Prevent Private Foundation Self-Dealing

Feb 19, 2014

Related Practice: Nonprofit

This is the final post in a three-part series about certain responsibilities involved with serving on the board of a charitable organization. You can read part one, "Joining a Charity Board Can Fulfill Your Heart's Desire--or Crush It" here, and part two, "Fulfilling Your Heart's Desire: Basic Steps to Successful Service on a Charity Board" here.

The closely controlled nature of many private foundations can easily open the door to potential self-dealing. The rules against self-dealing are plain and clear—any transaction between the foundation and “disqualified persons” (those persons who are substantial contributors or foundation managers and their family members in addition to certain affiliates and government officials) is prohibited, with few exceptions. This somewhat rigid definition of self-dealing applies even if the transaction doesn’t provide a significant financial or economic benefit to the disqualified person. Many private foundations fall into traps such as the foregoing example because of the seemingly reasonableness of the transaction from the foundation’s perspective.

Examples of self-dealing that may not be easily identified include the loan of facilities or goods to a disqualified person, a loan or lease (with interest or other charges required) from a disqualified person to a private foundation, or excessive compensation paid to a disqualified person. Acts like these often occur under the mistaken belief that transactions with an insider are acceptable if the foundation comes out even or ahead in the deal. But the laws against self-dealing expressly penalize transactions between private foundations and disqualified persons—even between the private foundation and an unrelated third party—when the transaction provides a direct or indirect financial or economic benefit to a foundation insider.

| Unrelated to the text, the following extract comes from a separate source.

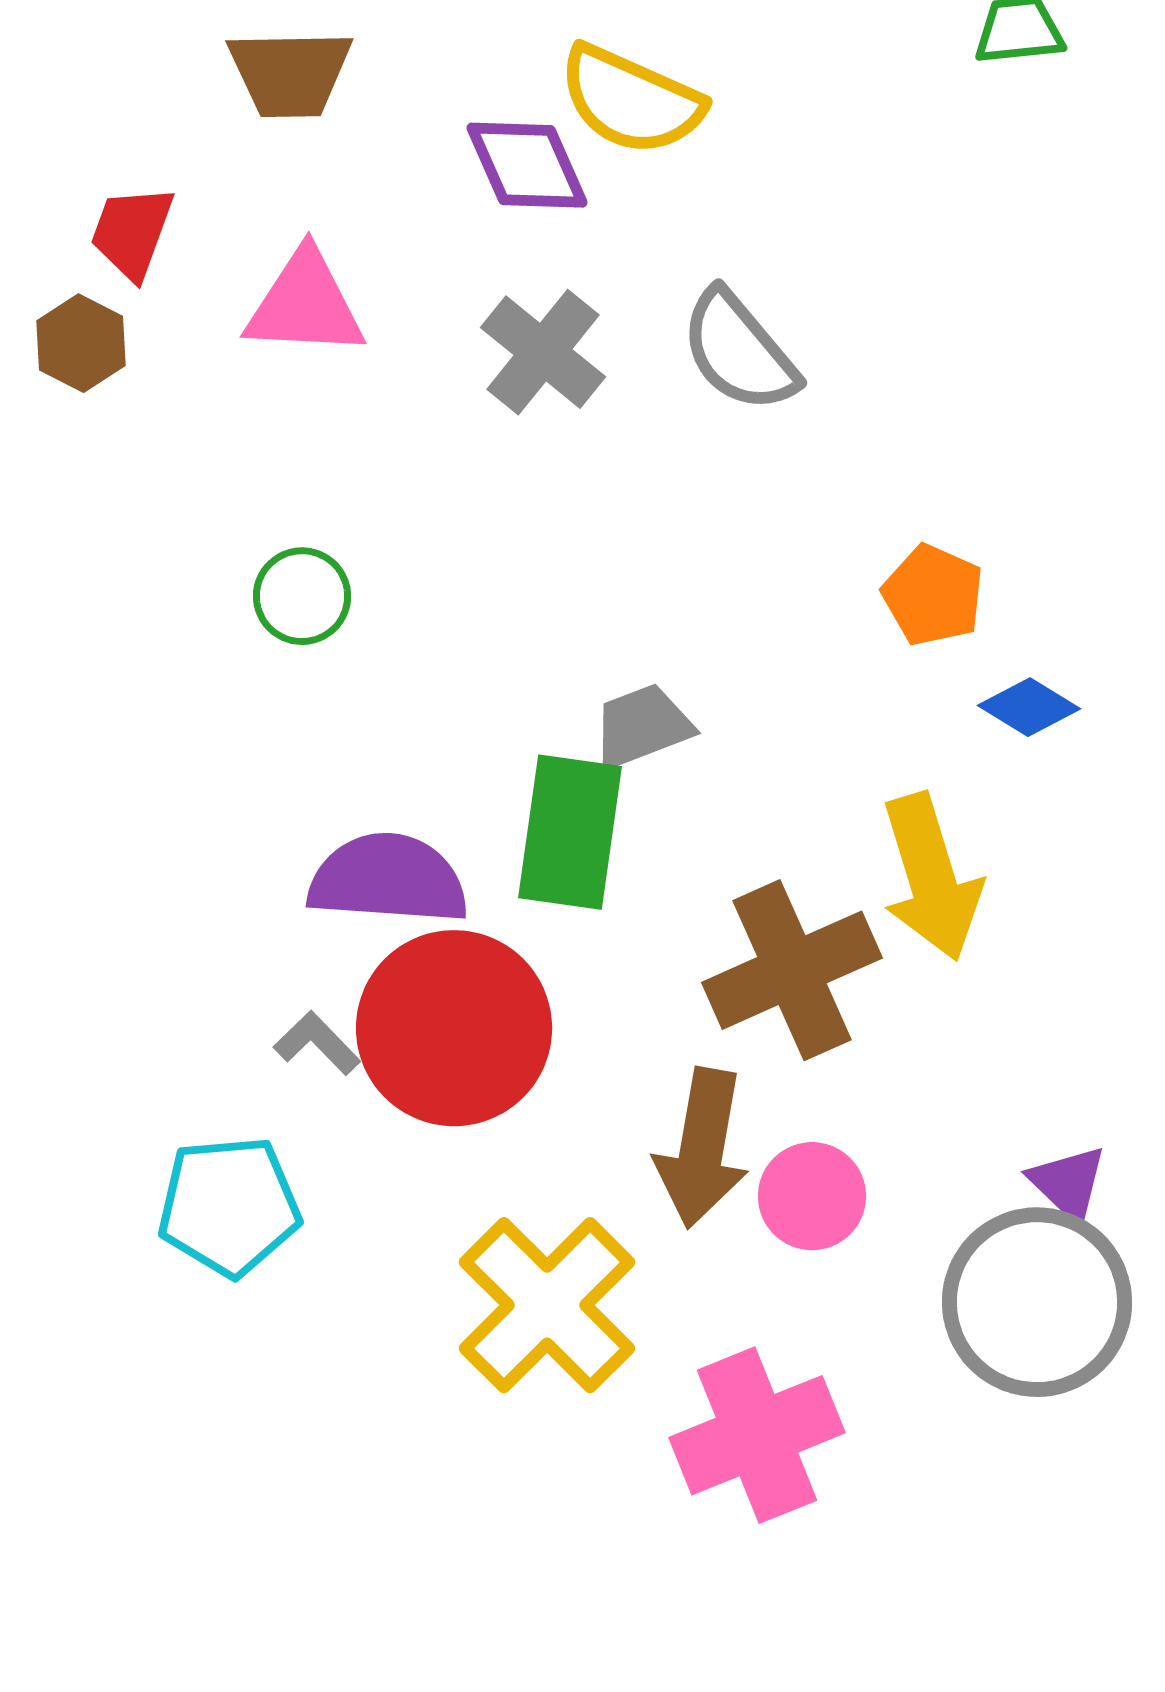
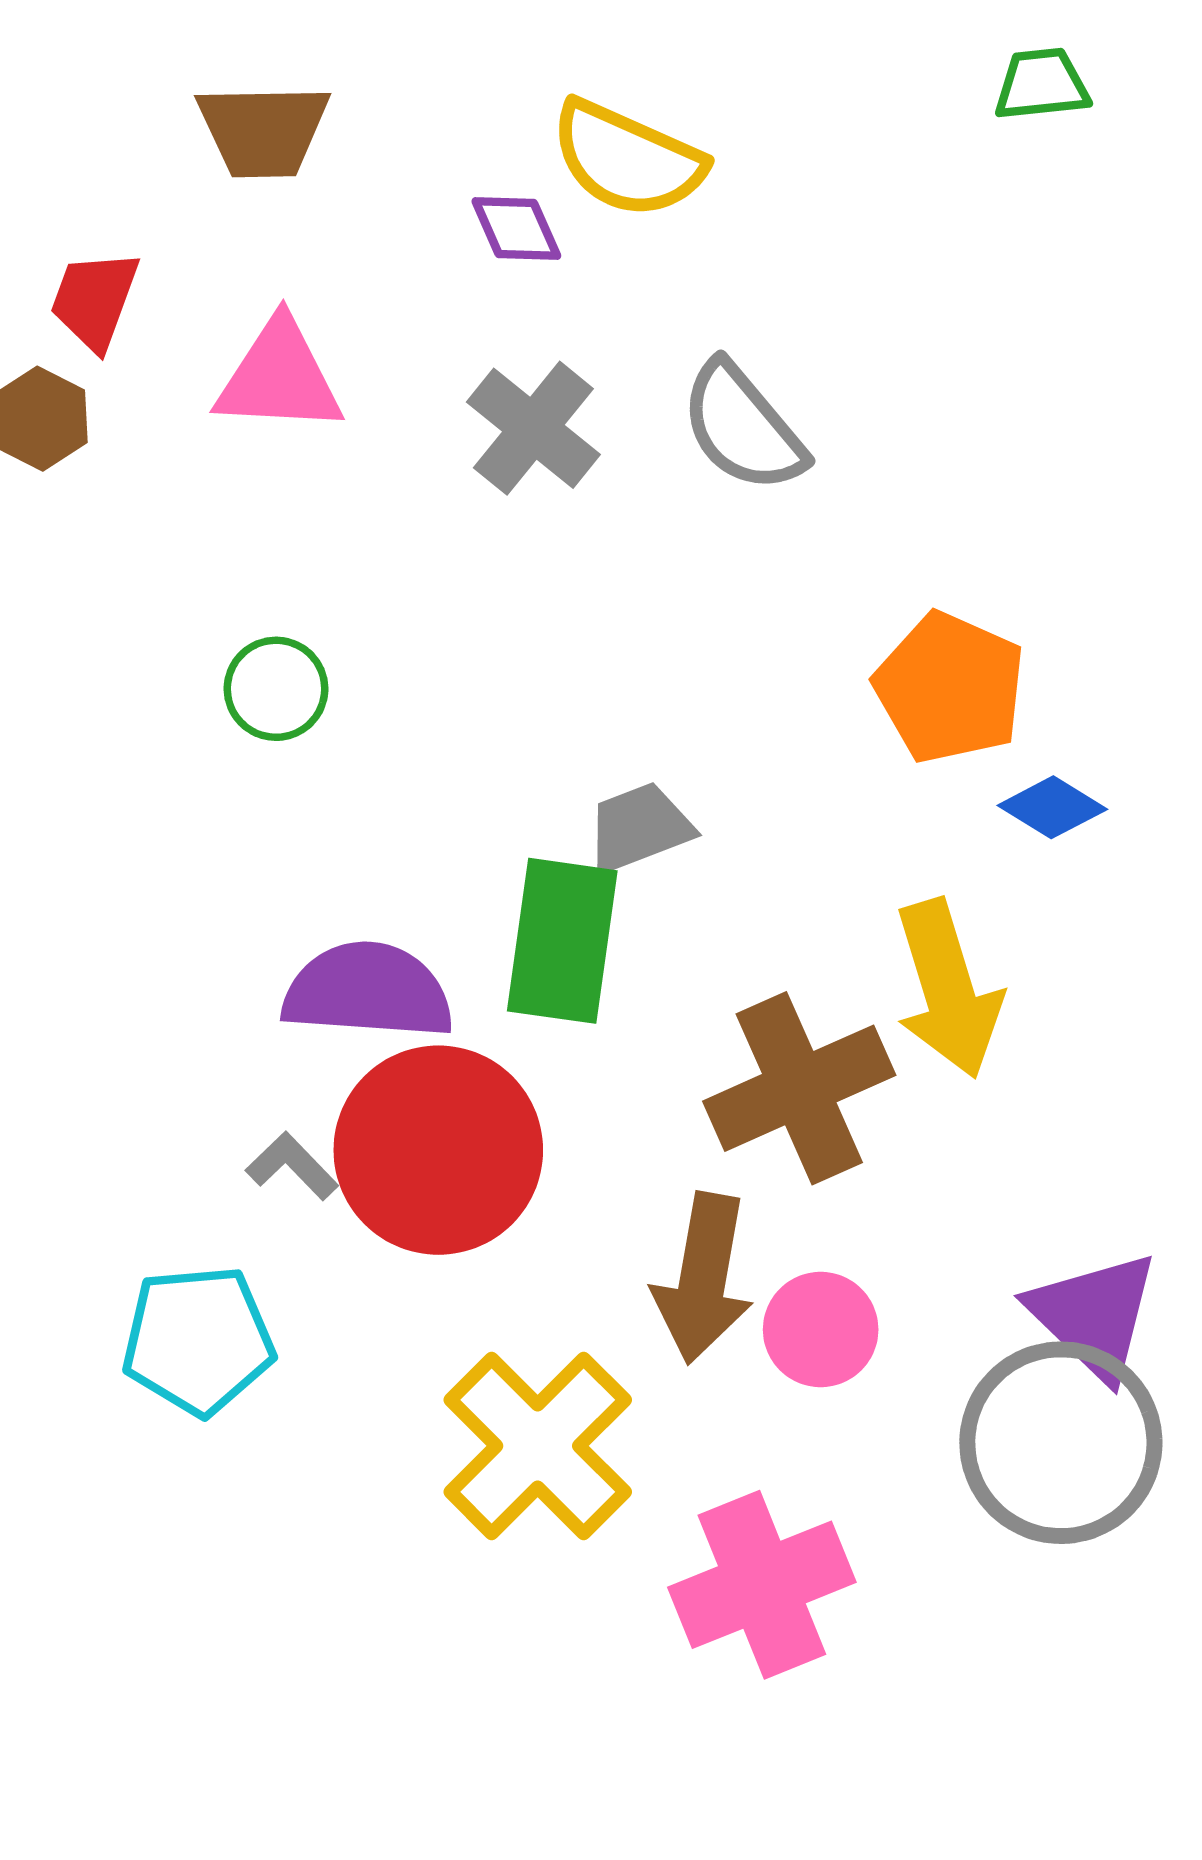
purple diamond: (527, 165) -> (516, 229), size x0.7
orange pentagon: (933, 595) -> (950, 688), size x1.4
purple triangle: (1068, 1183) -> (1094, 1316), size x1.6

The penalty for improper self-dealing can be onerous excise taxes on disqualified persons involved, including foundation managers who approved the transaction. The potential taxes related to self-dealing can be mitigated, providing for a tax of 5 to 10 percent of the amount involved, if the self-dealing is corrected quickly. Otherwise, the taxes imposed could equal 50 to 200 percent of the amount involved.

Certain exceptions to the self-dealing rules may apply to provide relief from the strict self-dealing laws, including reasonable compensation for necessary personal services, reimbursement or payment of reasonable and necessary expenses in furtherance of the private foundation’s purpose, the furnishing by the private foundation of goods, services or facilities on the same terms as those provided to the general public and incidental and tenuous benefits.

Tips to Prevent Self-Dealing

1. Entity Choice. Prevention of self-dealing violations begins by analyzing whether the status of the private foundation will fit the purpose and activities of the entity. The decision to form a nonprofit entity and apply for private foundation status under Section 501(c)(3) of the Internal Revenue Code should include a thorough discussion about the intended purposes and activities of the organization in addition to the appropriate entity choice and tax status. If the purpose or activities are not aligned with the required exclusive tax-exempt purpose for a private foundation, then self-dealing or other violations of private foundation rules are imminent.

2. Training. The self-dealing rules may appear simple, but they often arise in subtle situations that may not seem fair to the private foundation or the disqualified persons involved. Directors, officers, other managers and staff should be regularly trained on the rules of self-dealing and operational and governance steps to preclude self-dealing. 

3. Governance. A private foundation should have a conflict of interest policy, compensation policy, pledge policy, expense reimbursement policy, travel policy, fundraising event policy and other governance and operational policies that protect against self-dealing transactions.

4. Checks and Balances. To help identify and preclude self-dealing transactions:

  • Private foundation directors, officers and other managers should be required to regularly disclose any potential self-dealing transactions through a questionnaire with follow-up inquiry on any potential self-dealing.
  • A list of disqualified persons should be maintained to help identify potential self-dealing.
  • An independent accountant familiar with private foundations should be considered for an annual audit.
  • The private foundation should evaluate the composition of the board of directors, trustees, officers, other managers, and legal and accounting counselors to ensure the private foundation has resources for identifying and dealing with conflicts of interests and potential self-dealing.
  • An annual discussion of the conflict of interest policy and other policies should be held and directors, trustees, officers and other managers should be required to certify reading and understanding the conflict of interest policy and related policies.

Self-dealing has long been a troublesome matter for private foundations, and it continues to be so today. But those troubles can be avoided through proper formation, training, governance and checks and balances.